Le problème, selon lui, c’est que le sens de ce qui fait du Canada une fédération a été travesti.
Pire, bien des fédéralistes, après l’échec du référendum de 1995, ont développé une vision encore plus centralisatrice, en tapissant le Québec de feuilles d’érable, dans l’espoir d’en finir avec les indépendantistes.
Pour eux, il ne peut qu’y avoir une nation, la canadienne.
DES ORTHODOXES
Ces fédéralistes « orthodoxes » ont voulu « confier le plus grand nombre de pouvoirs au Parlement du Canada plutôt qu’aux provinces », a-t-il affirmé au micro de Michel Langevin, au 104,7 Outaouais.
Dans cet entretien étonnant offert quelques semaines avant de mourir, Benoît Pelletier prenait la pleine mesure de son éloignement idéologique avec le PLQ. Il exprimait par le fait même le sentiment de nombreux Québécois qui ont déserté ce parti.
Dans ce contexte, n’avait-il pas envie de sauter à nouveau dans l’arène, au moment où le PLQ se cherche un nouveau chef capable de reconnecter avec les francophones du Québec ?

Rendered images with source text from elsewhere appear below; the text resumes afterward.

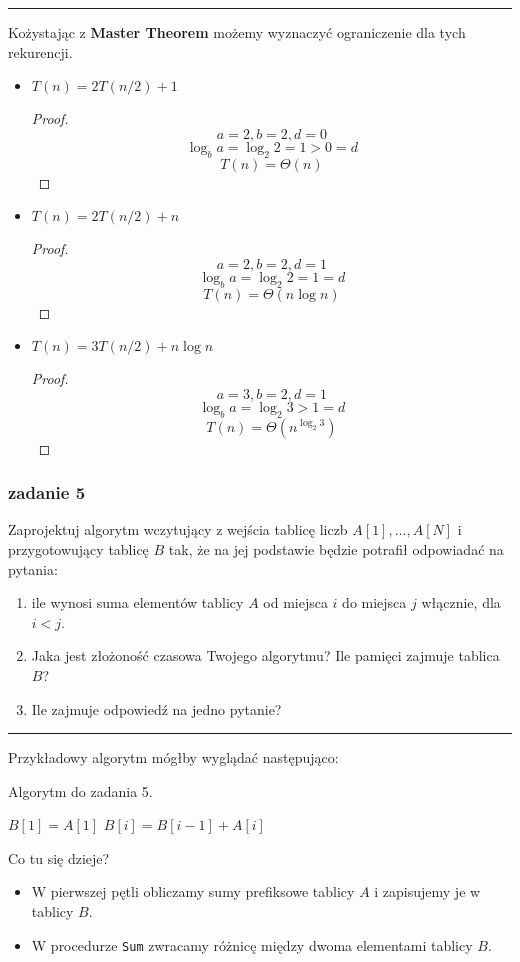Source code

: \documentclass[11pt,a4paper]{article}
\begin{document}
\bigskip
\hrule
\bigskip

Kożystając z \textbf{Master Theorem} możemy wyznaczyć ograniczenie dla tych rekurencji.
\begin{itemize}
    \item $T(n) = 2T(n/2) + 1$
        \begin{proof}
            \[
                a = 2, b = 2, d = 0
            \]
            \[
                \log_b a = \log_2 2 = 1 > 0 = d
            \]
            \[
                T(n) = \Theta(n)
            \]
        \end{proof}
    \item $T(n) = 2T(n/2) + n$
        \begin{proof}
            \[
                a = 2, b = 2, d = 1
            \]
            \[
                \log_b a = \log_2 2 = 1 = d
            \]
            \[
                T(n) = \Theta(n \log n)
            \]
        \end{proof}
    \item $T(n) = 3T(n/2) + n \log n$
        \begin{proof}
            \[
                a = 3, b = 2, d = 1
            \]
            \[
                \log_b a = \log_2 3 > 1 = d
            \]
            \[
                T(n) = \Theta(n^{\log_2 3})
            \]
        \end{proof}
\end{itemize}

\subsubsection{zadanie 5}
Zaprojektuj algorytm wczytujący z wejścia tablicę liczb $A[1], \ldots, A[N]$ i przygotowujący tablicę $B$ tak, że na jej podstawie będzie potrafił odpowiadać na pytania:
\begin{enumerate}
    \item ile wynosi suma elementów tablicy $A$ od miejsca $i$ do miejsca $j$ włącznie, dla $i < j$.
    \item Jaka jest złożoność czasowa Twojego algorytmu? Ile pamięci zajmuje tablica $B$?
    \item Ile zajmuje odpowiedź na jedno pytanie?
\end{enumerate}

\bigskip
\hrule
\bigskip

Przykładowy algorytm mógłby wyglądać następująco:
\begin{algorithm}
    \caption{Algorytm do zadania 5.}
    \begin{algorithmic}[1]
        \State $B[1] = A[1]$
            \State $B[i] = B[i-1] + A[i]$
        \EndFor
            \State {}
        \EndProcedure
    \end{algorithmic}
\end{algorithm}

Co tu się dzieje?
\begin{itemize}
    \item W pierwszej pętli obliczamy sumy prefiksowe tablicy $A$ i zapisujemy je w tablicy $B$.
    \item W procedurze \texttt{Sum} zwracamy różnicę między dwoma elementami tablicy $B$.
\end{itemize}
\end{document}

Sa réponse fut tranchante, et elle mérite d’être citée longuement :
« Je suis beaucoup trop nationaliste pour le Parti libéral du Québec. En réalité, ce parti-là entretient parfois une vision unitaire du Canada, plutôt que vraiment fédéraliste. C’est le cas pour plusieurs membres, c’est le cas pour quelques députés également. »
« Quand j’étais en politique, je promouvais la reconnaissance du Québec comme une nation et je me faisais souvent répondre : “Benoît, il n’y a qu’une nation au Canada, et c’est la nation canadienne”. En d’autres termes, il y avait dès le départ en privé et dans les coulisses, de la part d’un nombre important de membres et de députés, une négation de l’existence d’une nation québécoise. »
« Ces fédéralistes-là étaient rendus tellement fermés dans leur conception du fédéralisme, qu’ils en venaient même à nier la possibilité qu’une nation québécoise existe à côté de la nation canadienne. »
UN NOUVEAU CODERRE
C’est tout le dilemme du PLQ actuel. Les Québécois sont rendus ailleurs.
Les sondages sont clairs, le rapatriement de nouveaux pouvoirs à Québec a la cote.
Quel politicien québécois oserait aujourd’hui nier publiquement l’existence d’une nation québécoise ?
Même Denis Coderre se dit maintenant un « fier nationaliste », lui qui a pourtant passé les 40 dernières années à combattre cette idée.
Réelle conversion ou opportunisme ? Benoît Pelletier restait « dubitatif » devant l’émergence de ce Coderre nouveau.
Le professeur Pelletier, qui mettait la patrie avant le parti, savait départager le vrai du faux lorsqu’il était question des intérêts supérieurs du Québec.
Ses lumières vont nous manquer.
Le professeur Pelletier, qui plaçait la patrie avant le parti, savait départager le vrai du faux lorsqu’il était question des intérêts supérieurs du Québec.